#### Provided passage:
— START —

• Tag Archives Cinema and Television
  • The King’s Speech

    Just watched this. Most moving, the friendship between two men and the transformative possibilities within that bond. Favorite line, Lionel: the prince must know what goes on between his brain and his mouth. Bertie: You haven’t known many princes have you? Or something like that. A brilliant evocation of a world about which I know little, between the wars Britain.


  • Sweet, Honest, Funny, Heartbreaking

    65  bar steady 29.75  2mph NW dew-point 62  Summer night

    First Quarter of the Thunder Moon

    Peanut butter.  Never thought of it as a problem food, but it seems to have entered that category for me.  Makes my tummy hurt.  Darn it.

    The slippery slope of cell phone life.  Tonight I entered the phone numbers of all the Woolly Mammoths into my cell phone.  They are the first non-family numbers.  Each day I draw closer and closer to becoming a cell phone user.  Since it has not yet become the electronic leash I did not want, I don’t mind, but I have this sneaking suspicion that as it becomes more of a common place in my life, it will move in that direction.

    Watched Stranger Than Fiction over the last two days.  This is a trippy movie.  It is meta-fiction, a story about fiction intruding on reality and fiction in turn altering reality.  If you’ve seen it, you’ll know what I mean.  Like Existenz, which I mentioned a couple of days ago, it plays with epistemology and, in a strange (trippy) way with ontology.  The Truman Show, even the Eternal Sunshine of the Spotless Mind and Vanilla sky dance on the same floor.  Will Ferrel was brilliant, I thought he gave an Oscar worthy performance, sweet, honest, funny, heartbreaking.


  • The Night After

    74  bar steady  29.73  0mph ENE dew-point 56  Summer night, too warm

    Waxing Crescent of the Thunder Moon

    This is the night after the fourth of July.  No bangs, pops, whistles, booms, showers of color, whirling fountains.  No patriotic music or patriotic festivals on the TV.  A night whose character takes its shape from the night it is not.

    When I thought of this earlier, it made me reflect on all those night afters.   Each have their unique caste.  The night after Labor Day school begins for many, the serious, get-to-it season commences.  The night after Halloween the candy gets eaten or dumped, the costumes stowed, the lights taken down.  The Celts have begun their new year.  The night after Thanksgiving many of us groan and roll around on the bed or the couch, one too many turkey legs or dollops of mash potatoes or pieces of pecan pie still harbored somewhere in the digestive track.  The night after Christmas Santa has returned to the North Pole (where will he go if the ice melts?), no more presents and no more anticipation.  The night after Hanukkah the menorah goes back to it usual spot, the family gatherings end.  The night after New Year’s we settle into the next year, the hangover finished, the streamers and screamers and auld lang syne all put away until next year.

— END —

#### Data provided:
— START —

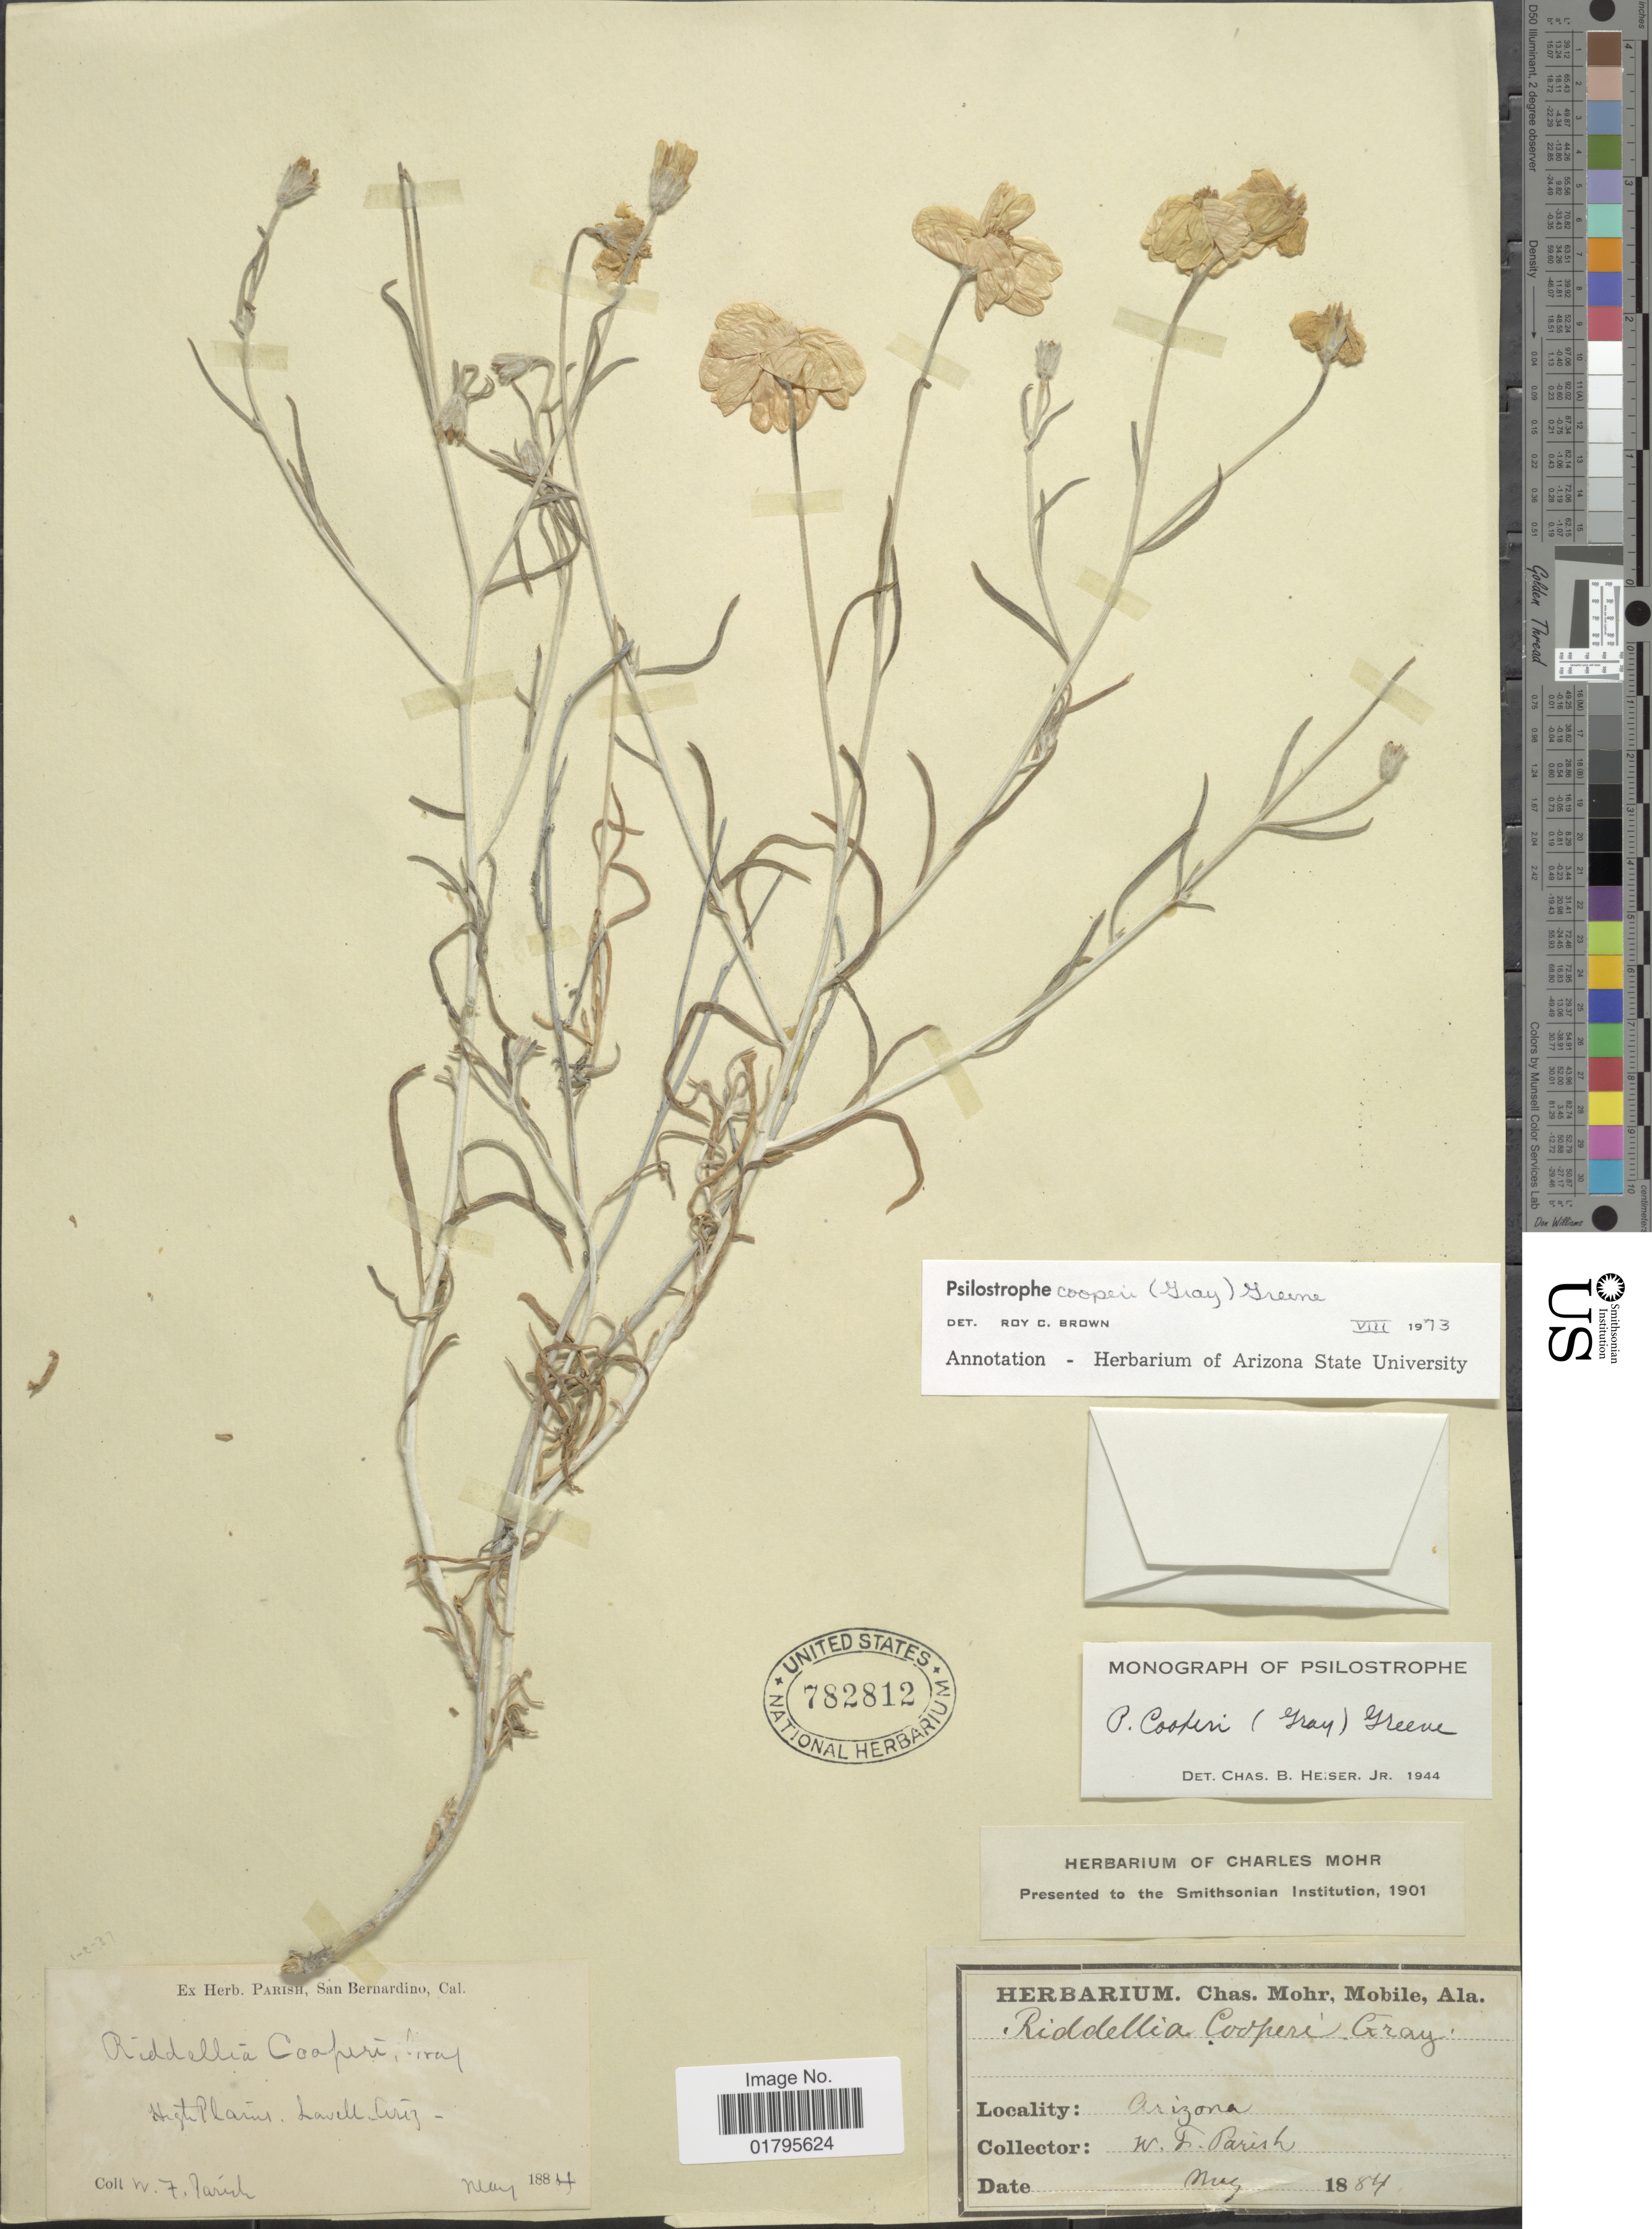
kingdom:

— END —

#### What you have to do:
Copy out everything in the blog posts from "First Quarter of" down to "in that direction.", word for word. The data has no connection to the blog posts.

#### Correct response:
First Quarter of the Thunder Moon

    Peanut butter.  Never thought of it as a problem food, but it seems to have entered that category for me.  Makes my tummy hurt.  Darn it.

    The slippery slope of cell phone life.  Tonight I entered the phone numbers of all the Woolly Mammoths into my cell phone.  They are the first non-family numbers.  Each day I draw closer and closer to becoming a cell phone user.  Since it has not yet become the electronic leash I did not want, I don’t mind, but I have this sneaking suspicion that as it becomes more of a common place in my life, it will move in that direction.